Emboldened by the partial success of a similar lawsuit against Remington, the gun control group Brady Campaign to Prevent Gun Violence has launched a lawsuit against Smith & Wesson for what it calls “irresponsible and unlawful conduct by a firearms manufacturer and seller for making, marketing, or selling weapons in an unsafe and illegal manner.”
The suit was filed in San Diego Superior Court. It arises from an April 2019 incident in which a 20-year-old man who had made anti-Semitic statements killed one person at Chabad of Poway synagogue and wounded three others. He used a Smith & Wesson Model M&P 15 Sport II to commit the crime.
Plaintiffs have also accused San Diego Guns of unlawfully selling the man the rifle, his parents for facilitating their son’s behavior, and California’s Fish and Wildlife Department for not conducting a proper background check.
The suit alleges that Smith & Wesson’s rifle could be easily modified into an “assault weapon” in violation of California law or to “fire automatically,” according to a statement from Brady. The group also claims the gun maker “marketed the rifle in violation of California’s unfair business practices law, in a manner attractive to customers like the shooter, young men predisposed to violence.”
“The victims and survivors of this Passover shooting are bringing suit because they do not want another family or congregation, of any faith, to suffer as theirs did,” said Brady’s Chief Legal Counsel Jonathan Lowy. “Dealers should sell guns legally and carefully. Manufacturers shouldn’t design, market and sell assault weapons to attract and facilitate would-be mass shooters.”
Brady’s statement mentions a similar lawsuit against Remington, which it says was “upheld” in a Connecticut court.
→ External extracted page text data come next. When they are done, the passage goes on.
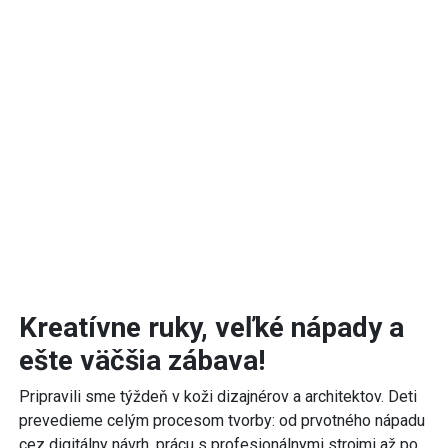
Kreatívne ruky, veľké nápady a
ešte väčšia zábava!
Pripravili sme týždeň v koži dizajnérov a architektov. Deti
prevedieme celým procesom tvorby: od prvotného nápadu
cez digitálny návrh, prácu s profesionálnymi strojmi až po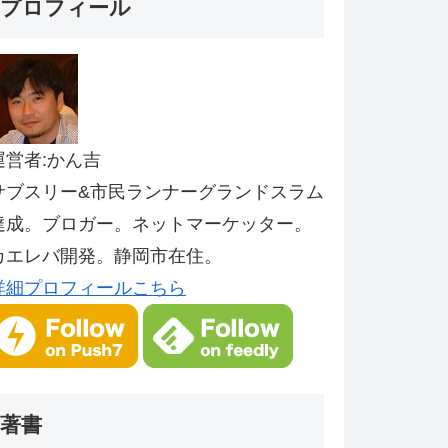
プロフィール
運営者:かん吉
サブスリー&市民ランナーグランドスラム
達成。ブロガー。ネットマーケッター。
カエレバ開発。静岡市在住。
詳細プロフィールこちら
著書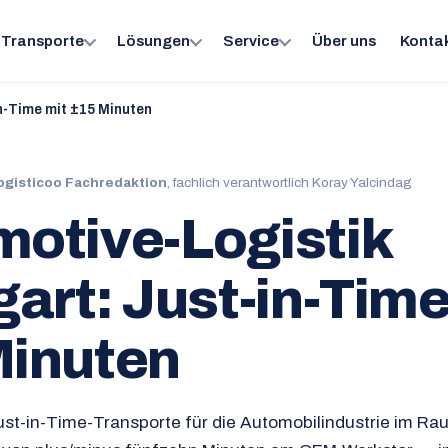
Transporte
Lösungen
Service
Über uns
Konta
n-Time mit ±15 Minuten
ogisticoo Fachredaktion
, fachlich verantwortlich Koray Yalcindag
otive-Logistik
gart: Just-in-Time
Minuten
Just-in-Time-Transporte für die Automobilindustrie im Ra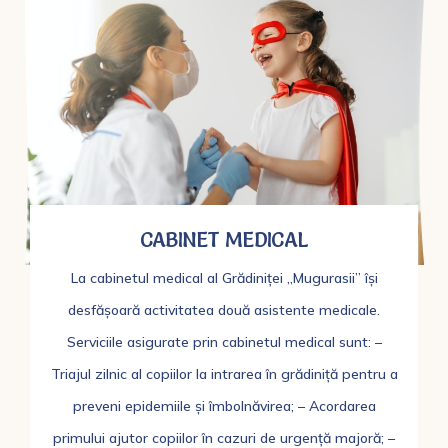
CABINET MEDICAL
La cabinetul medical al Grădiniței „Mugurasii” își
desfășoară activitatea două asistente medicale.
Serviciile asigurate prin cabinetul medical sunt: –
Triajul zilnic al copiilor la intrarea în grădiniță pentru a
preveni epidemiile și îmbolnăvirea; – Acordarea
primului ajutor copiilor în cazuri de urgență majoră; –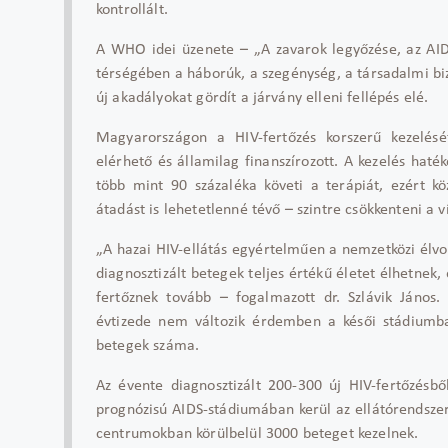
kontrollált.
A WHO idei üzenete
– „A zavarok legy
őz
ése, az AI
térségében a háborúk, a szegénység, a társadalmi bi
új akadályokat gördít a járvány elleni fellépés elé.
Magyarországon a HIV-fert
őz
és korszer
ű kezel
ésé
elérhet
ő
és államilag finanszírozott. A kezelés haté
több mint 90 százaléka követi a terápiát, ezért köz
átadást is lehetetlenné tév
ő
– szintre cs
ökkenteni a v
„A hazai HIV-ell
átás egyértelm
űen a nemzetk
özi élv
diagnosztizált betegek teljes érték
ű
életet élhetnek, 
fertőznek tov
ább
– fogalmazott dr. Szl
ávik János.
évtizede nem változik érdemben a kés
ői st
ádium
betegek sz
áma.
Az évente diagnosztizált 200-300 új HIV-fert
őz
ésb
ő
prognózisú AIDS-stádiumában kerül az ellátórendsze
centrumokban körülbelül 3000 beteget kezelnek.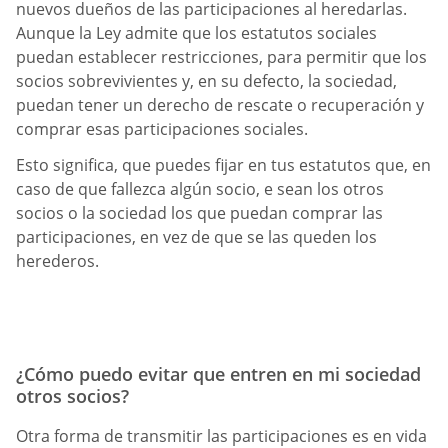
nuevos dueños de las participaciones al heredarlas.
Aunque la Ley admite que los estatutos sociales
puedan establecer restricciones, para permitir que los
socios sobrevivientes y, en su defecto, la sociedad,
puedan tener un derecho de rescate o recuperación y
comprar esas participaciones sociales.
Esto significa, que puedes fijar en tus estatutos que, en
caso de que fallezca algún socio, e sean los otros
socios o la sociedad los que puedan comprar las
participaciones, en vez de que se las queden los
herederos.
¿Cómo puedo evitar que entren en mi sociedad
otros socios?
Otra forma de transmitir las participaciones es en vida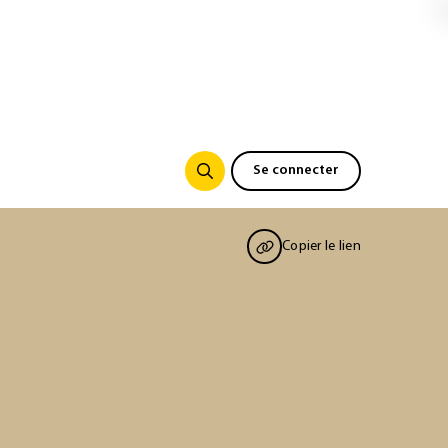
Se connecter
Copier le lien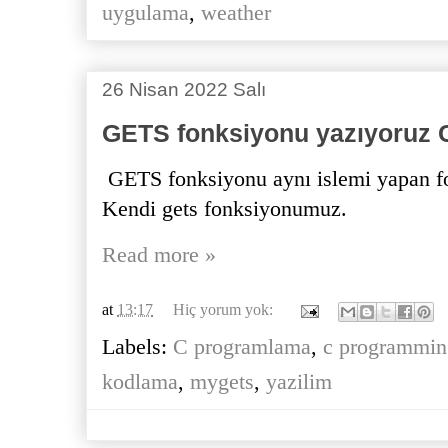
uygulama
,
weather
26 Nisan 2022 Salı
GETS fonksiyonu yazıyoruz 
GETS fonksiyonu aynı islemi yapan f
Kendi gets fonksiyonumuz.
Read more »
at
13:17
Hiç yorum yok:
Labels:
C programlama
,
c programmin
kodlama
,
mygets
,
yazilim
In reality, the suit was all but dismissed, as GunsAmerica reported in March 2019. The courts threw out each of the plaintiffs’ claims except one that alleged improper marketing practices. The Connecticut Supreme Court allowed that portion of the suit to move forward, but it has not yet been litigated.
This lawsuit against Smith & Wesson uses almost identical language to the suit against Remington. It claims the gun maker should be held accountable for “irresponsible” marketing practices that allegedly attract militaristic young men prone to violence.
The suit also claims that San Diego Guns should be liable for selling the murderer the rifle he used in the crime. According to ABC 10 News San Diego, California law makes it illegal to sell a firearm to anyone under the age of 21 unless that person has completed a hunter’s safety course.
The suspect completed a hunter’s course on the same day he purchased the rifle, and presumably showed the gun shop employees the certificate of completion that law enforcement found in his bedroom. But the license was not actually valid until July.
The executive director of San Diego County Gun Owners PAC told Times of San Diego: “What happened to the synagogue and those who attended is horrific. The lawsuit they are filing, in part, is asinine in that they are blaming the gun shop and manufacturer for the actions of a highly disturbed monster.
“The gun shop followed state law to the letter and communicated with the California DOJ flawlessly,” said Michael Schwartz, the group’s leader. “The hunting license presented in order to purchase the firearm was legal, legitimate, issued by California, contained all required information, and was unaltered so therefore was valid.”
He continued: “The manufacturer is no more to blame than Ford or Chrysler is to blame for drunk driving. They are also legally protected by the Protection of Lawful Commerce in Arms Act. This is settled law which makes naming them as plaintiffs frivolous. I hope the victims are able to find peace through other means rather than following the advice of those who only want profit.”